Exercise directions: Any picture in the entries is to be skipped, while everything else is transcribed word for word.

/---

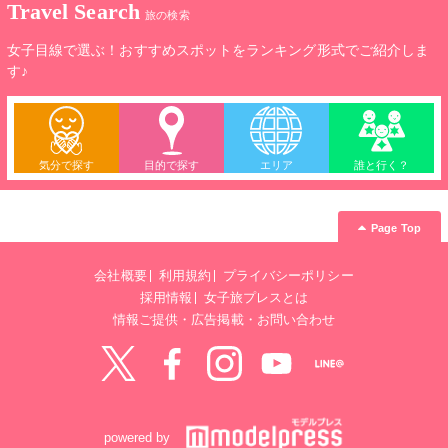
Travel Search
旅の検索
女子目線で選ぶ！おすすめスポットをランキング形式でご紹介しま
す♪
気分で探す
目的で探す
エリア
誰と行く？
Page Top
会社概要
利用規約
プライバシーポリシー
採用情報
女子旅プレスとは
情報ご提供・広告掲載・お問い合わせ
Twitter
Facebook
instagram
YouTube
LINE@
powered by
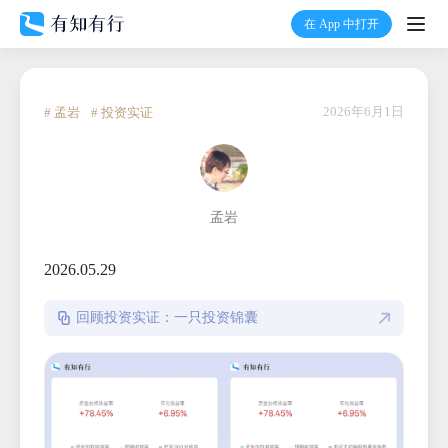
在 App 中打开
打开
首页
2026年6月1日
# 孟岩
# 投资实证
有知
孟岩
有行
2026.05.29
温度计
回顾投资实证：一只投资锦囊
加入我们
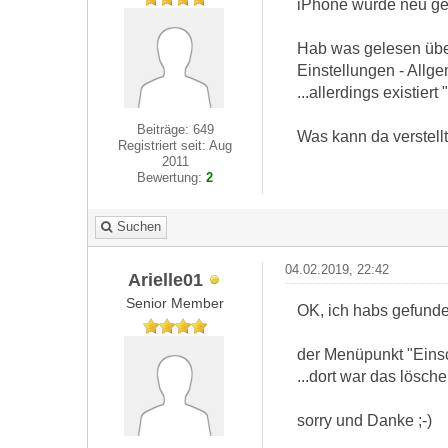
iPhone wurde neu ges
Hab was gelesen übe
Einstellungen - Allg
...allerdings existier
Beiträge: 649
Was kann da verstellt
Registriert seit: Aug
2011
Bewertung:
2
Suchen
04.02.2019, 22:42
Arielle01
Senior Member
OK, ich habs gefunde
der Menüpunkt "Einsc
...dort war das lösche
sorry und Danke ;-)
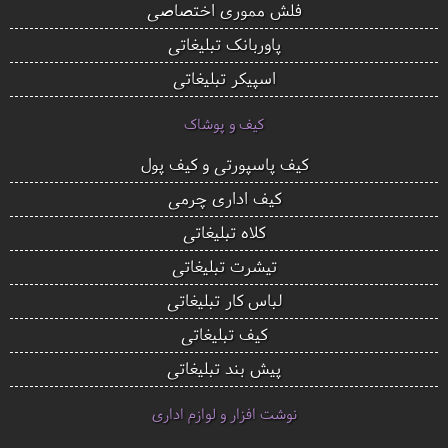
فلش مموری اختصاصی
پاوربانک تبلیغاتی
اسپیکر تبلیغاتی
کیف و پوشاک
کیف پاسپورتی و کیف پول
کیف اداری چرمی
کلاه تبلیغاتی
تیشرت تبلیغاتی
لباس کار تبلیغاتی
کیف تبلیغاتی
پیش بند تبلیغاتی
نوشت افزار و لوازم اداری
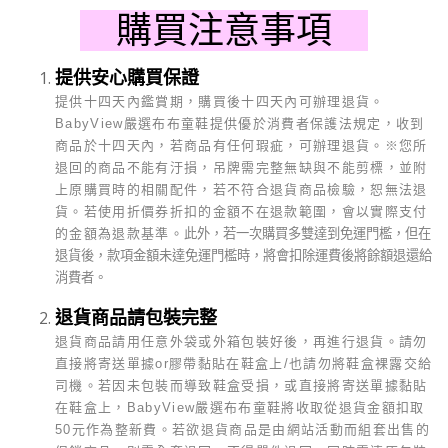
購買注意事項
提供安心購買保證
提供十四天內鑑賞期，購買後十四天內可辦理退貨。
BabyView
嚴選布布童鞋提供優於消費者保護法規定，收到
商品於十四天內，若商品有任何瑕疵，可辦理退貨。
※
您所
退回的商品不能有汙損，吊牌需完整無缺與不能剪標，並附
上原購買時的相關配件，若不符合退貨商品檢驗，恕無法退
貨。若使用折價券折扣的金額不在退款範圍，會以實際支付
的金額為退款基準。
此外，若一次購買多雙達到免運門檻，但在
退貨後，款項金額未達免運門檻時，將會扣除運費後將餘額退還給
消費者。
退貨商品請包裝完整
退貨商品請用任意外袋或外箱包裝好後，再進行退貨。請勿
直接將寄送單據or膠帶黏貼在鞋盒上/也請勿將鞋盒裸露交給
司機。若因未包裝而導致鞋盒受損，或直接將寄送單據黏貼
在鞋盒上，BabyView嚴選布布童鞋將收取從退貨金額扣取
50元作為整新費。若欲退貨商品是由網站活動而組套出售的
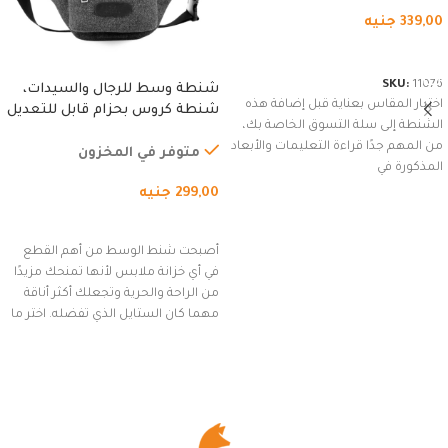
339,00
جنيه
شراء المنتج
SKU:
11076
شنطة وسط للرجال والسيدات،
اختيار المقاس بعناية قبل إضافة هذه
شنطة كروس بحزام قابل للتعديل
الشنطة إلى سلة التسوق الخاصة بك،
للاستخدام الخارجي، التمارين،
من المهم جدًا قراءة التعليمات والأبعاد
السفر، الجري العادي، المشي
متوفر في المخزون
المذكورة في
لمسافات طويلة، وركوب الدراجات.
299,00
جنيه
(رمادي)
إضافة إلى السلة
أصبحت شنط الوسط من أهم القطع
في أي خزانة ملابس لأنها تمنحك مزيدًا
من الراحة والحرية وتجعلك أكثر أناقة
مهما كان الستايل الذي تفضله. اختر ما
يناسب ذوقك من مجموعتنا المميزة
التي تضم العديد من الاستايلات
المبتكرة من Dipelle لتتألق بلوك جذاب
وغير التقليدي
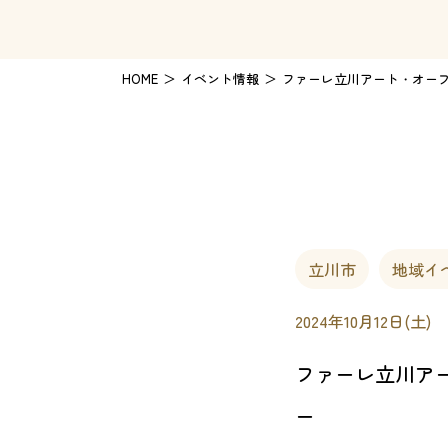
HOME
イベント情報
ファーレ立川アート・オー
立川市
地域イ
2024年10月12日(土)
ファーレ立川ア
ー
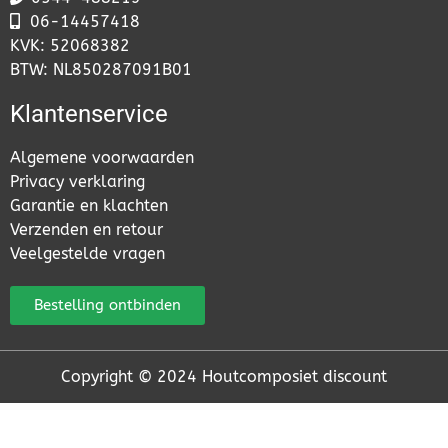
06-
14457418
KVK: 52068382
BTW: NL850287091B01
Klantenservice
Algemene voorwaarden
Privacy verklaring
Garantie en klachten
Verzenden en retour
Veelgestelde vragen
Bestelling ontbinden
Copyright © 2024 Houtcomposiet discount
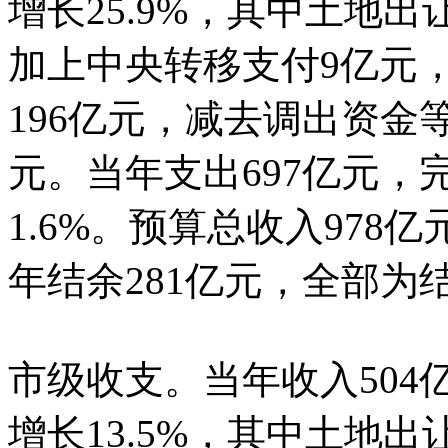
增长25.9%，其中土地出让
加上中央转移支付9亿元
196亿元，减去调出资金等
元。当年支出697亿元，完
1.6%。预算总收入978
年结余281亿元，全部为
市级收支。当年收入504亿
增长13.5%，其中土地出让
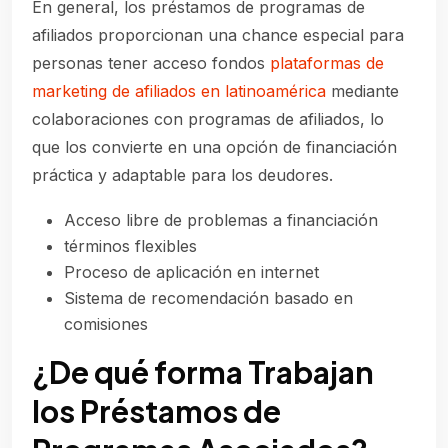
En general, los préstamos de programas de
afiliados proporcionan una chance especial para
personas tener acceso fondos
plataformas de
marketing de afiliados en latinoamérica
mediante
colaboraciones con programas de afiliados, lo
que los convierte en una opción de financiación
práctica y adaptable para los deudores.
Acceso libre de problemas a financiación
términos flexibles
Proceso de aplicación en internet
Sistema de recomendación basado en
comisiones
¿De qué forma Trabajan
los Préstamos de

\---

Completed task:
Travel Search
旅の検索
女子目線で選ぶ！おすすめスポットをランキング形式でご紹介しま
す♪
気分で探す
目的で探す
エリア
誰と行く？
Page Top
会社概要
利用規約
プライバシーポリシー
採用情報
女子旅プレスとは
情報ご提供・広告掲載・お問い合わせ
Twitter
Facebook
instagram
YouTube
LINE@
powered by
在 App 中打开
打开
首页
2026年6月1日
# 孟岩
# 投资实证
有知
孟岩
有行
2026.05.29
温度计
回顾投资实证：一只投资锦囊
加入我们
iPhone wurde neu ges
Hab was gelesen übe
Einstellungen - Allg
...allerdings existier
Beiträge: 649
Was kann da verstellt
Registriert seit: Aug
2011
Bewertung:
2
Suchen
04.02.2019, 22:42
Arielle01
Senior Member
OK, ich habs gefunde
der Menüpunkt "Einsc
...dort war das lösche
sorry und Danke ;-)
فلش مموری اختصاصی
پاوربانک تبلیغاتی
اسپیکر تبلیغاتی
کیف و پوشاک
کیف پاسپورتی و کیف پول
کیف اداری چرمی
کلاه تبلیغاتی
تیشرت تبلیغاتی
لباس کار تبلیغاتی
کیف تبلیغاتی
پیش بند تبلیغاتی
نوشت افزار و لوازم اداری
購買注意事項
提供安心購買保證
提供十四天內鑑賞期，購買後十四天內可辦理退貨。
BabyView
嚴選布布童鞋提供優於消費者保護法規定，收到
商品於十四天內，若商品有任何瑕疵，可辦理退貨。
※
您所
退回的商品不能有汙損，吊牌需完整無缺與不能剪標，並附
上原購買時的相關配件，若不符合退貨商品檢驗，恕無法退
貨。若使用折價券折扣的金額不在退款範圍，會以實際支付
的金額為退款基準。
此外，若一次購買多雙達到免運門檻，但在
退貨後，款項金額未達免運門檻時，將會扣除運費後將餘額退還給
消費者。
退貨商品請包裝完整
退貨商品請用任意外袋或外箱包裝好後，再進行退貨。請勿
直接將寄送單據or膠帶黏貼在鞋盒上/也請勿將鞋盒裸露交給
司機。若因未包裝而導致鞋盒受損，或直接將寄送單據黏貼
在鞋盒上，BabyView嚴選布布童鞋將收取從退貨金額扣取
50元作為整新費。若欲退貨商品是由網站活動而組套出售的
339,00
جنيه
شراء المنتج
SKU:
11076
شنطة وسط للرجال والسيدات،
اختيار المقاس بعناية قبل إضافة هذه
شنطة كروس بحزام قابل للتعديل
الشنطة إلى سلة التسوق الخاصة بك،
للاستخدام الخارجي، التمارين،
من المهم جدًا قراءة التعليمات والأبعاد
السفر، الجري العادي، المشي
متوفر في المخزون
المذكورة في
لمسافات طويلة، وركوب الدراجات.
299,00
جنيه
(رمادي)
إضافة إلى السلة
أصبحت شنط الوسط من أهم القطع
في أي خزانة ملابس لأنها تمنحك مزيدًا
من الراحة والحرية وتجعلك أكثر أناقة
مهما كان الستايل الذي تفضله. اختر ما
يناسب ذوقك من مجموعتنا المميزة
التي تضم العديد من الاستايلات
المبتكرة من Dipelle لتتألق بلوك جذاب
وغير التقليدي
HOME
イベント情報
ファーレ立川アート・オー
立川市
地域イ
2024年10月12日(土)
ファーレ立川ア
ー
06-
14457418
KVK: 52068382
BTW: NL850287091B01
Klantenservice
Algemene voorwaarden
Privacy verklaring
Garantie en klachten
Verzenden en retour
Veelgestelde vragen
Bestelling ontbinden
Copyright © 2024 Houtcomposiet discount
增长25.9%，其中土地出让
加上中央转移支付9亿元
196亿元，减去调出资金等
元。当年支出697亿元，完
1.6%。预算总收入978
年结余281亿元，全部为
市级收支。当年收入504亿
增长13.5%，其中土地出让
En general, los préstamos de programas de
afiliados proporcionan una chance especial para
personas tener acceso fondos
plataformas de
marketing de afiliados en latinoamérica
mediante
colaboraciones con programas de afiliados, lo
que los convierte en una opción de financiación
práctica y adaptable para los deudores.
Acceso libre de problemas a financiación
términos flexibles
Proceso de aplicación en internet
Sistema de recomendación basado en
comisiones
¿De qué forma Trabajan
los Préstamos de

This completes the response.